Spark CrossJoin join explained

Crossjoin help us to find cartesian of tow data sets. We will understand more regarding the cross join in this article.

In below example we have two dataset and with the help of Crossjoin join method will get the final output.

 
    from pyspark.sql import SparkSession

    # Create a Spark session
    spark = SparkSession.builder \
        .appName("CrossJoinExample") \
        .getOrCreate()

    # Sample data for two DataFrames
    data1 = [("Narender", 1000), ("John", 2000)]
    data2 = [("India", 100), ("UK", 200)]

    columns1 = ["Name", "salary"]
    columns2 = ["address", "pincode"]

    df1 = spark.createDataFrame(data1, columns1)
    df2 = spark.createDataFrame(data2, columns2)

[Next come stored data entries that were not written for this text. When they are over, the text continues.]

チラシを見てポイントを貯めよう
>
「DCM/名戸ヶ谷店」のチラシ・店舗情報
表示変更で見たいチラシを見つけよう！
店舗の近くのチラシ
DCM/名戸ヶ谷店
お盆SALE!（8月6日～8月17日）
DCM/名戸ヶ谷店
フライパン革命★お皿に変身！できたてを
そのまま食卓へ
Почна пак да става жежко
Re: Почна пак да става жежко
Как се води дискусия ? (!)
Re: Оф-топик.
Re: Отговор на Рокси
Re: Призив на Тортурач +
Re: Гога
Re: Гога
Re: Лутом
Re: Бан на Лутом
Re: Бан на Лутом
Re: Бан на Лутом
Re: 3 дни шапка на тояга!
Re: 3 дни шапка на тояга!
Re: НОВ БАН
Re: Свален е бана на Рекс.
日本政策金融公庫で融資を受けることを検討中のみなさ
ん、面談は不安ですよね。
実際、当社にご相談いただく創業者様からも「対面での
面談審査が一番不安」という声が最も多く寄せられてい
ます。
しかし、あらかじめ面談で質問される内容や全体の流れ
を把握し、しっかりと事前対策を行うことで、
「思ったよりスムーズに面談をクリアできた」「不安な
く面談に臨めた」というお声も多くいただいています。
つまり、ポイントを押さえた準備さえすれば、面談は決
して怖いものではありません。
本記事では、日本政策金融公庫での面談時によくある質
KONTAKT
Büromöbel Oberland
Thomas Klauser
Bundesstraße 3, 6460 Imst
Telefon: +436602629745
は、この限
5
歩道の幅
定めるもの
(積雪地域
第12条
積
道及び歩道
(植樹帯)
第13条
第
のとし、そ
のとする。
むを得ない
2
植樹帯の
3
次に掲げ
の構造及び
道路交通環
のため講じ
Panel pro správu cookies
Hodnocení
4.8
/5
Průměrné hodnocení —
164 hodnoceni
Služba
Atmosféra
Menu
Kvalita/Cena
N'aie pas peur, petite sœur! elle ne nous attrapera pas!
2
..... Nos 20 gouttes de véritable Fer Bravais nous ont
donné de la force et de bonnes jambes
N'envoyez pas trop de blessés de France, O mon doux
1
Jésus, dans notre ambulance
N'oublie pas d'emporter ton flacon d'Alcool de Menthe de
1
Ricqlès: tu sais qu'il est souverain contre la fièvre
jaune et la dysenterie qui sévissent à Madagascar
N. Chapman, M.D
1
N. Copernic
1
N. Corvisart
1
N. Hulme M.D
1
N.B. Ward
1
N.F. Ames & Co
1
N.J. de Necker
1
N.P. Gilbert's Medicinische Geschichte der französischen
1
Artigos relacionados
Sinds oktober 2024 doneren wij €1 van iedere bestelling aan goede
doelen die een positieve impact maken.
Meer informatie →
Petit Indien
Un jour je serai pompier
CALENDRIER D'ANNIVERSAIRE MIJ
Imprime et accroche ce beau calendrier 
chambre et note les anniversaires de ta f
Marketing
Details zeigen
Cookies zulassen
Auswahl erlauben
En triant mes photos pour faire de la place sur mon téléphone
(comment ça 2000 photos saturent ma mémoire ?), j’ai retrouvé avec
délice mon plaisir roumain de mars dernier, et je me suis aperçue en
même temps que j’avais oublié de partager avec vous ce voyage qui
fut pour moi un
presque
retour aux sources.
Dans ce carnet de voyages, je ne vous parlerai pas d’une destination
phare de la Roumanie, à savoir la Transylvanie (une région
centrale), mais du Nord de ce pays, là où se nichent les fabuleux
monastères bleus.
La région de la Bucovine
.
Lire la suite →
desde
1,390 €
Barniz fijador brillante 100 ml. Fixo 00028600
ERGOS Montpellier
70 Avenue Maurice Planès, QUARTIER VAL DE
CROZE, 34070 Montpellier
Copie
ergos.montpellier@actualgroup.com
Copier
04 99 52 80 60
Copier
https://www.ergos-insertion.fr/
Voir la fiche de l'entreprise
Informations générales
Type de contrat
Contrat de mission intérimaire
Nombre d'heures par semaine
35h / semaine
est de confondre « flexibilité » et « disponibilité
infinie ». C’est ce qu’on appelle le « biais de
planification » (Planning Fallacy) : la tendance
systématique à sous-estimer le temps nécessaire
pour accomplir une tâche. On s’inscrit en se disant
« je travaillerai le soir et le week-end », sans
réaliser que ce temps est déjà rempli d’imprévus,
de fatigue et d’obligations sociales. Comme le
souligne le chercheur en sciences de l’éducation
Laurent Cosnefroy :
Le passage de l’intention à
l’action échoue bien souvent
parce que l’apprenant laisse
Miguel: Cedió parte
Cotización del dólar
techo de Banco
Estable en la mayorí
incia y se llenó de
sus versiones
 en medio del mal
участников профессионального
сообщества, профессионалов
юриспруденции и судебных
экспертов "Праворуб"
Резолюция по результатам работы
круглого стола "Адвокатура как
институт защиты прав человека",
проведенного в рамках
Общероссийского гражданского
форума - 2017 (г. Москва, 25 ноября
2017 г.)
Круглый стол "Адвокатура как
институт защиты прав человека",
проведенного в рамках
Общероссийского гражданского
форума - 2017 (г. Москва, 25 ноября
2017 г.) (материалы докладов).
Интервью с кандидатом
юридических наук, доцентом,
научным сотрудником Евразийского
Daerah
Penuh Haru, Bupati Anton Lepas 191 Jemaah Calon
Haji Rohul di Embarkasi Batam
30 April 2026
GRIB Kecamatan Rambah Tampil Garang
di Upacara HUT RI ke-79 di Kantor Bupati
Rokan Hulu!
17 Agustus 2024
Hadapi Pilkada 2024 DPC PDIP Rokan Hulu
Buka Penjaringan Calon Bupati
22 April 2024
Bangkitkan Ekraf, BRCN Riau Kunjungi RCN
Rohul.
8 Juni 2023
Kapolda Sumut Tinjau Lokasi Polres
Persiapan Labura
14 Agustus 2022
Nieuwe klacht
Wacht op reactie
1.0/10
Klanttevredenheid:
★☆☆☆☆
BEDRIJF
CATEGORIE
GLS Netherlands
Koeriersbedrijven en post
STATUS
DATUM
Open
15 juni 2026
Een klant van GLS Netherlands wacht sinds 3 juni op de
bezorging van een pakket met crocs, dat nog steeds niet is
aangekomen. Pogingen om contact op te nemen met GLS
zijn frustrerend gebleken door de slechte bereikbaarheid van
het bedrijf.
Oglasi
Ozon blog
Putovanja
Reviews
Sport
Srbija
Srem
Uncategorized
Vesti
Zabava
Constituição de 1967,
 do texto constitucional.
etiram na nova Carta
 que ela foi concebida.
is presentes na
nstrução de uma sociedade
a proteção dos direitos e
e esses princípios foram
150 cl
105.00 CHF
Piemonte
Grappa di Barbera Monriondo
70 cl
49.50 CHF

    # Perform a cross join
    cross_joined_df = df1.crossJoin(df2)

    # Show the result
    cross_joined_df.show()

    # Stop the Spark session
    spark.stop()

The output of above program are below.

 
    #Output :
    #+--------+------+-------+-------+
    #|    Name|salary|address|pincode|
    #+--------+------+-------+-------+
    #|Narender|  1000|  India|    100|
    #|Narender|  1000|     UK|    200|
    #|    John|  2000|  India|    100|
    #|    John|  2000|     UK|    200|
    #+--------+------+-------+-------+